Au pays des «impophiles»

Sortie de crise



Résumons. Nous assistons à une mobilisation pour renverser le gouvernement Charest et l'empêcher de réduire les impôts des Québécois. C'est, en soi, une situation parfaitement surréaliste. Les Québécois sont-ils vraiment tombés sur la tête?
Si le psychodrame qui se déroule à l'Assemblée nationale ne trouve pas de solution, si les trois partis ne retrouvent pas le chemin de la raison, et qu'on se retrouve en élections sur le rejet du budget de Monique Jérome-Forget, on pourra dire que les Québécois ne forment pas une nation, mais qu'ils constitueront plutôt une nouvelle race sur la planète.
Une race qui se bat pour maintenir son fardeau fiscal et qui donne un sens tout à fait nouveau au concept de paradis fiscal. Les Québécois seraient donc des "impophiles", une forme de déviance économique, qui mène à aimer les impôts élevés!
Mais les Québécois sont-ils impophiles? Le PQ et l'ADQ, en s'opposant au budget libéral, reflètent-ils en cela la volonté de la population? Il est difficile de décoder le message précis qu'ont envoyé les électeurs le 26 mars dernier. Mais un sondage montrerait sans doute que l'appui aux baisses d'impôt du gouvernement Charest n'est pas très élevé.
Il y a de l'impophilie au Québec. Et il faut regarder d'où elle vient. Elle s'explique tout d'abord par le fait que 42% des contribuables québécois ne paient pas d'impôt sur le revenu. En partant, 42% des électeurs n'ont aucune raison d'appuyer une mesure qui ne leur profite pas et préféreraient certainement que cet argent soit affecté à des programmes dont ils peuvent profiter. Ils voteront donc pour que les autres continuent à payer!
Ajoutez ceux qui profiteraient du fait que cet argent serve plutôt à développer les services publics, à commencer par les employés de l'État. Sans oublier toute la famille de gauche, groupes populaires et syndicaux, sociaux du PQ, solidaires qui, pour des raisons idéologiques, s'opposent aux baisses d'impôt. Ça fait du monde. L'ADQ, en se joignant au mouvement pour une autre raison, l'importance de réduire la dette, fournit à ses improbables alliés un argument de plus à leur croisade.
Cette opposition aux baisses d'impôt épouse les mêmes contours et la même dynamique que les mouvements qui, depuis vingt ans, ont bloqué le Québec et perpétué l'immobilisme. C'est essentiellement une nouvelle manifestation de la puissance des forces du statu quo qui ont combattu le changement avec succès et contribué à notre relative stagnation. On le voit d'ailleurs à la nature des arguments indignés que l'on invoque depuis jeudi pour dénoncer le projet libéral.

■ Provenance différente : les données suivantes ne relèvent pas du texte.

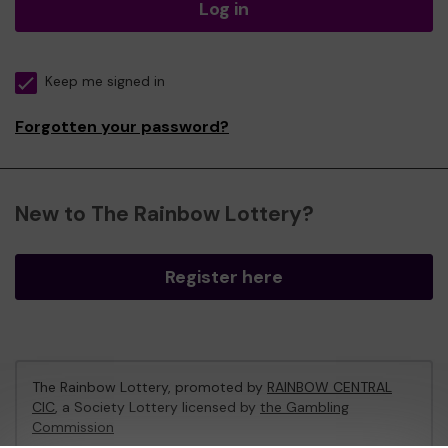
Log in
Keep me signed in
Forgotten your password?
New to The Rainbow Lottery?
Register here
The Rainbow Lottery, promoted by
RAINBOW CENTRAL
CIC
, a Society Lottery licensed by
the Gambling
Commission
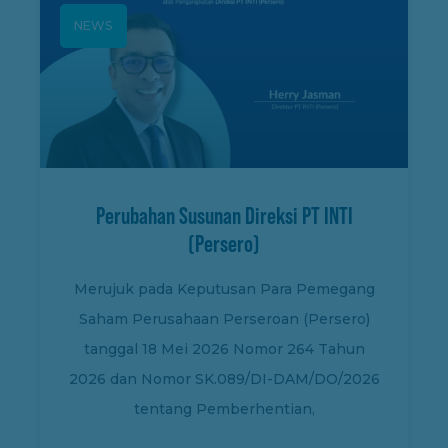
NEWS
Perubahan Susunan Direksi PT INTI
(Persero)
Merujuk pada Keputusan Para Pemegang
Saham Perusahaan Perseroan (Persero)
tanggal 18 Mei 2026 Nomor 264 Tahun
2026 dan Nomor SK.089/DI-DAM/DO/2026
tentang Pemberhentian,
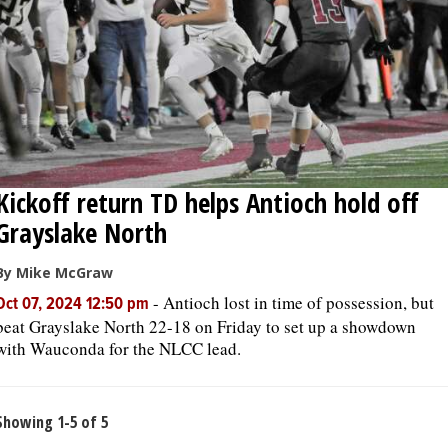
Kickoff return TD helps Antioch hold off
Grayslake North
By Mike McGraw
-
Antioch lost in time of possession, but
Oct 07, 2024 12:50 pm
beat Grayslake North 22-18 on Friday to set up a showdown
with Wauconda for the NLCC lead.
Showing 1-5 of 5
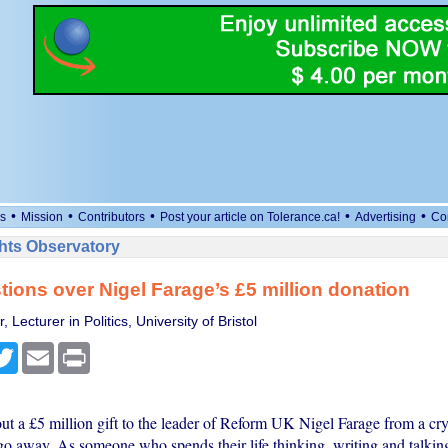
•
•
•
•
•
s
Mission
Contributors
Post your article on Tolerance.ca!
Advertising
Co
ts Observatory
tions over Nigel Farage’s £5 million donation
Lecturer in Politics, University of Bristol
cebook
Twitter
Email
Print
t a £5 million gift to the leader of Reform UK Nigel Farage from a cryp
go away. As someone who spends their life thinking, writing and talki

C'est le cas de l'espèce de moralisme gauchisant, que Mario Dumont reprend sur le mode du populisme de droite, et qui consiste à s'indigner du fait que les baisses d'impôt promises dans le budget profiteront aux riches. On oublie commodément que les pauvres ne paient déjà plus d'impôt, que les classes moyennes, ce n'est pas seulement les familles qui gagnent entre 25000$ et 50000$, et surtout, qu'il est un peu normal que les baisses d'impôt profitent aussi à ceux qui en paient beaucoup.
C'est également le cas de la façon dont s'expriment les inquiétudes sur la dette.
Dans le cas des programmes sociaux, la plupart des Québécois commencent à accepter l'idée que la meilleure façon d'être solidaires, c'est de créer la richesse qui permettra de la redistribution. La même logique devrait s'appliquer à nos obligations de solidarité intergénérationnelle. La meilleure façon de réduire le fardeau de nos enfants, c'est le progrès économique et la création de richesse. Mais ce pas n'a pas encore été franchi, et l'opposition dette-impôt, quand elle est formulée de façon simpliste, est foncièrement statique.
On aurait pu croire que les résultats des élections du 26 mars, avec un gouvernement libéral minoritaire et une opposition adéquiste, aurait permis une dynamique nouvelle et aidé le Québec à lutter contre la paralysie. Que le fait que les deux tiers des Québécois aient voté pour des partis à la droite du centre permettrait des déblocages qui jusqu'ici n'étaient pas possibles. Mais c'est le contraire qui s'est produit. Et l'ADQ, en choisissant de jouer de façon rigide son rôle d'opposition, en est largement responsable.
Et le résultat est là. Si le cirque de l'Assemblée nationale mène à un renversement du gouvernement Charest et force des élections, le Québec risque le recul. On enverra un message effroyable, ici et ailleurs, on encouragera les forces de résistance au changement et on compromettra la capacité du Québec, peu importe qui le dirigera, de retrouver le chemin de la véritable croissance.